Sunday, December 24, 2017

Book Review: On Cyber: Towards An Operational Art for Cyber Conflict

Authors: Greg Conti and David Raymond

Annoyingly and ironically this book is only available in paperback, and not in electronic format.
 
I spent Christmas Eve on the beach re-reading this book. Moments later these same seagulls issued a flank attack that stole my apple pastry from me. :(
So I went through this book carefully looking for serious flaws. I came up with a few minor issues instead. But this and Matt Monte's book are the books that should be getting read by teams looking to get up to speed from a military angle. Maybe I would add Relentless Strike as well.
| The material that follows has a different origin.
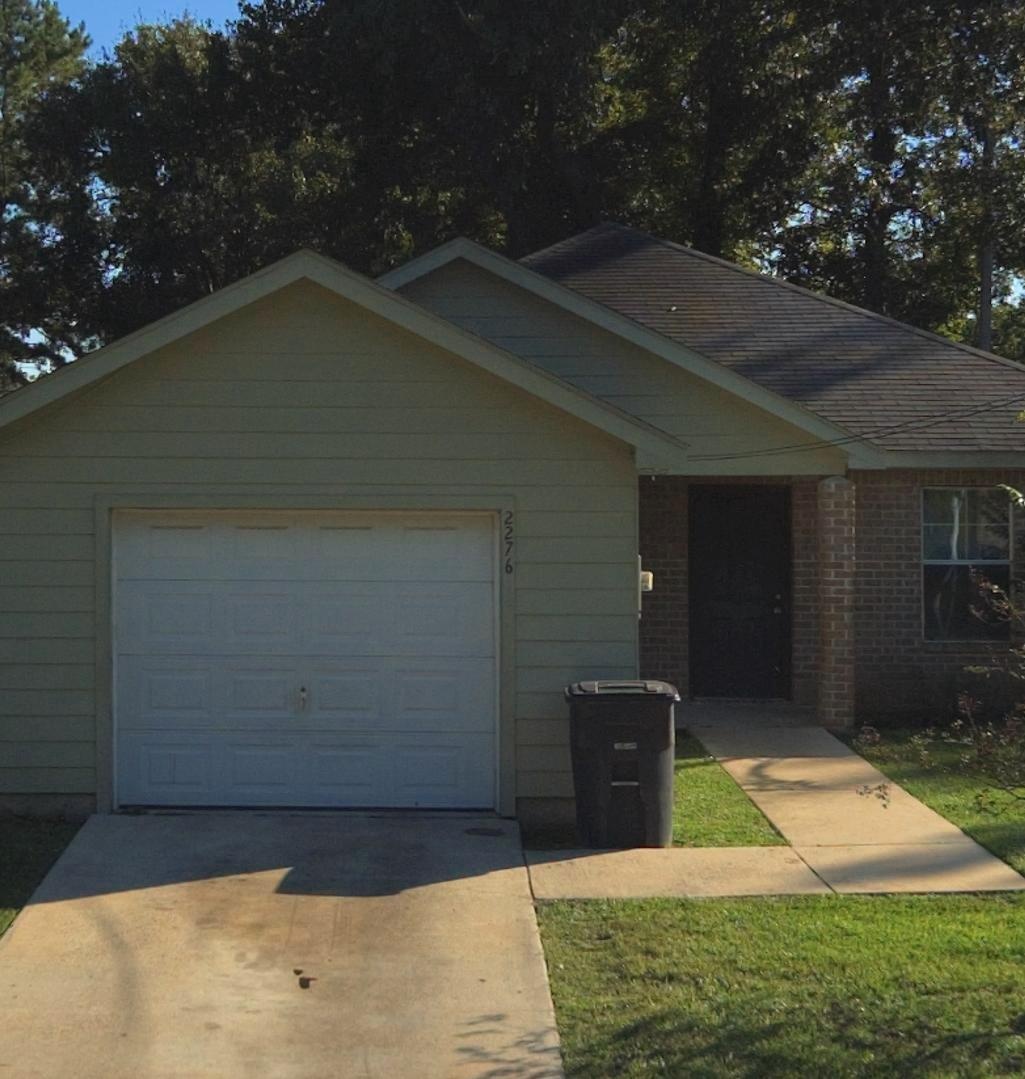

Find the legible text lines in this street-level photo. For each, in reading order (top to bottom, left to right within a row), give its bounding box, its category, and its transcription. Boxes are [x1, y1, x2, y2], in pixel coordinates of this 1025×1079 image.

[503, 509, 515, 575] StreetNumber: 2276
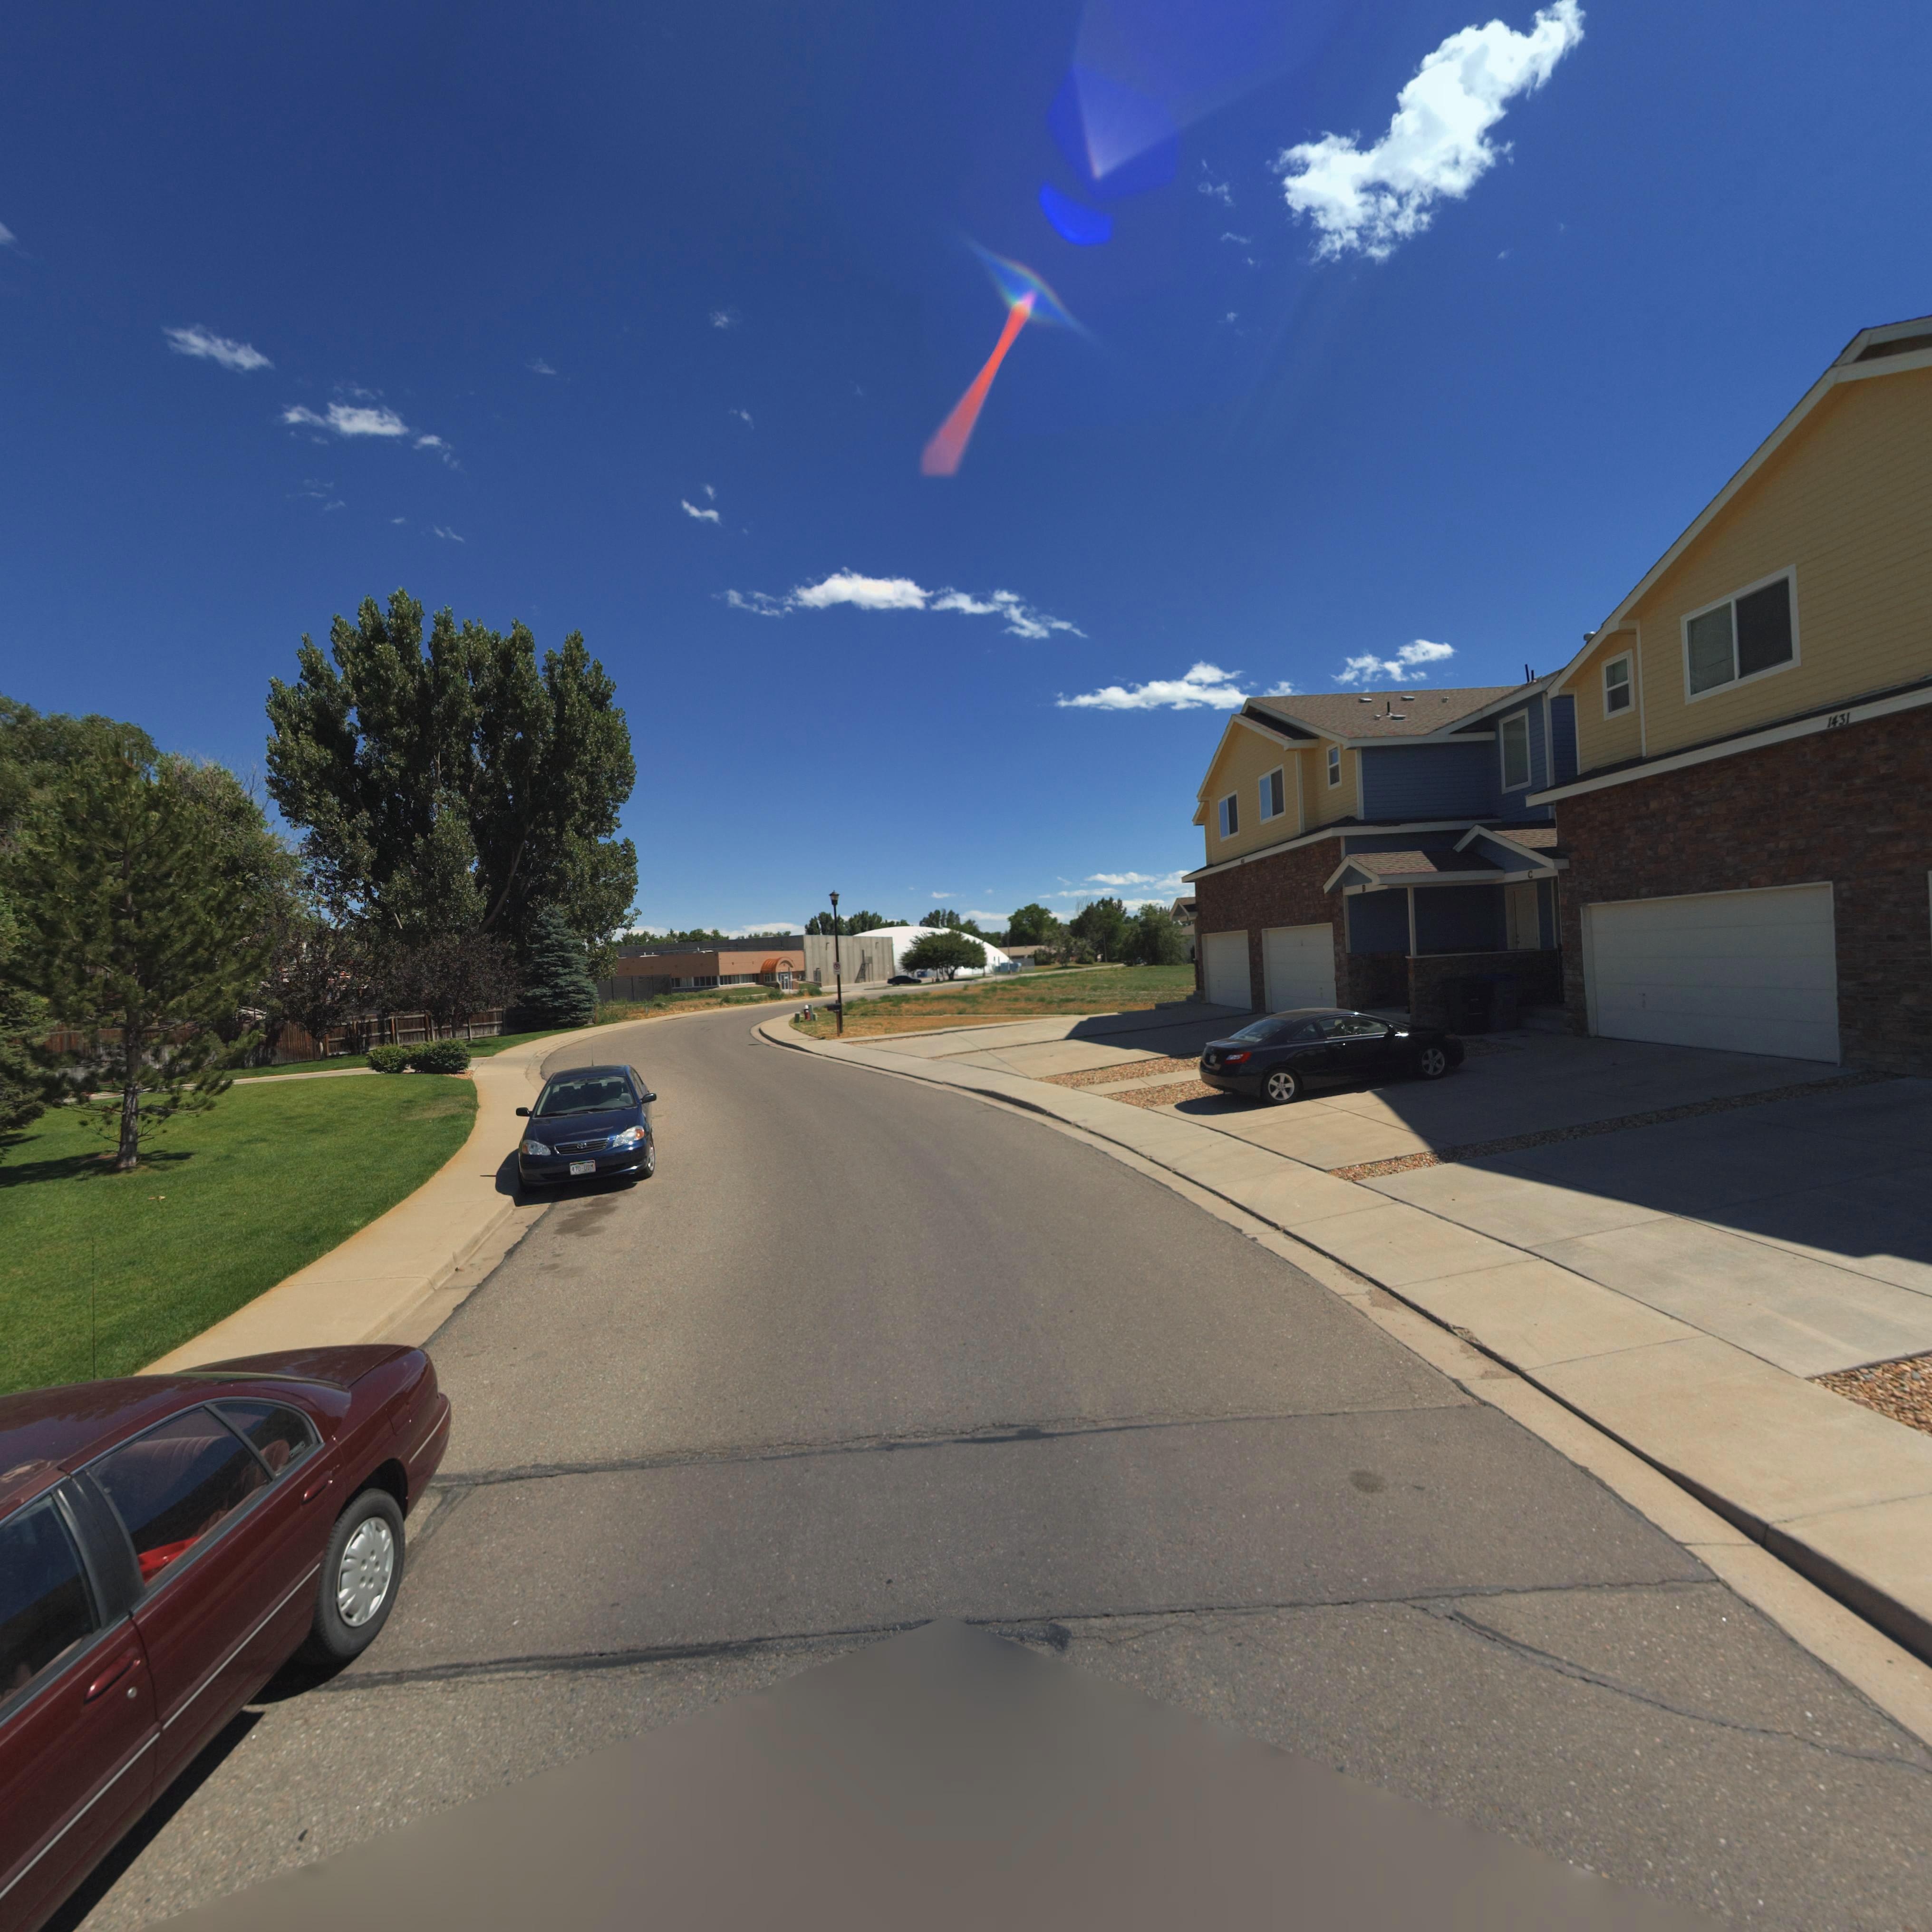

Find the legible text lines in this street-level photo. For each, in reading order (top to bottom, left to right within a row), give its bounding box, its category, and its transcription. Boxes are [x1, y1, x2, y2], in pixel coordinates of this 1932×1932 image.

The reason this book works is that resume matters. You don't see tons of quotes from the authors stolen from the traditional canon of B.S. policy papers or Wired magazine articles. Nothing in this book is quoting a NY Times article that everyone in the know already has discounted as a disinformation effort via targeted leaks. 

I'm not saying this to be harsh - but it's a fact that almost all the books in this space suffer from a lack of experience in the area. These authors know what they're talking about in both of the domains this book straddles and it would be clear even if you didn't know who they were. The book quotes Dual Core and Dan Geer as easily as Clausewitz. 

If there are gaps in the book, they are in a failure to go the extra mile philosophically to avoid ruffling feathers in the policy world. What does it mean that cyber operations can engage in N-dimensional flanking operations? They often point to contentious issues with regards to how traditional thought runs without directly naming and shaming. Tell me again how the US copyright regime is in some way different technologically from the Chinese effort against Falun Gung? 

When it comes to predictions, the book fails to predict the worm revolution we're in now and is heavily focused on AI and scale, since the US military is so focused on C2-based operations, but that's a myopia that can only be corrected after operational planners have mastered the basics of maneuver in cyber. It's a US focused book, but what else would you expect?

The book also could use more direct examples than it has - if for no other reason than because they push the concepts better than raw text does. They get close to adopting the offensive community's definition of a cyber weapon, but fail to mention Wikileaks, for example. What is a click-script? Why do they exist? I want to ask this book just to have it written down in a way that future operators need to see. There are real gaps here and I'm not sure if they're intentional efforts at abstraction.

A good cyber operations class for future officers, in the US military and beyond, would do well to expand upon this book's chapters with direct examples from their own experience. But even if all they do is assign this book as required reading, they'll have done pretty well.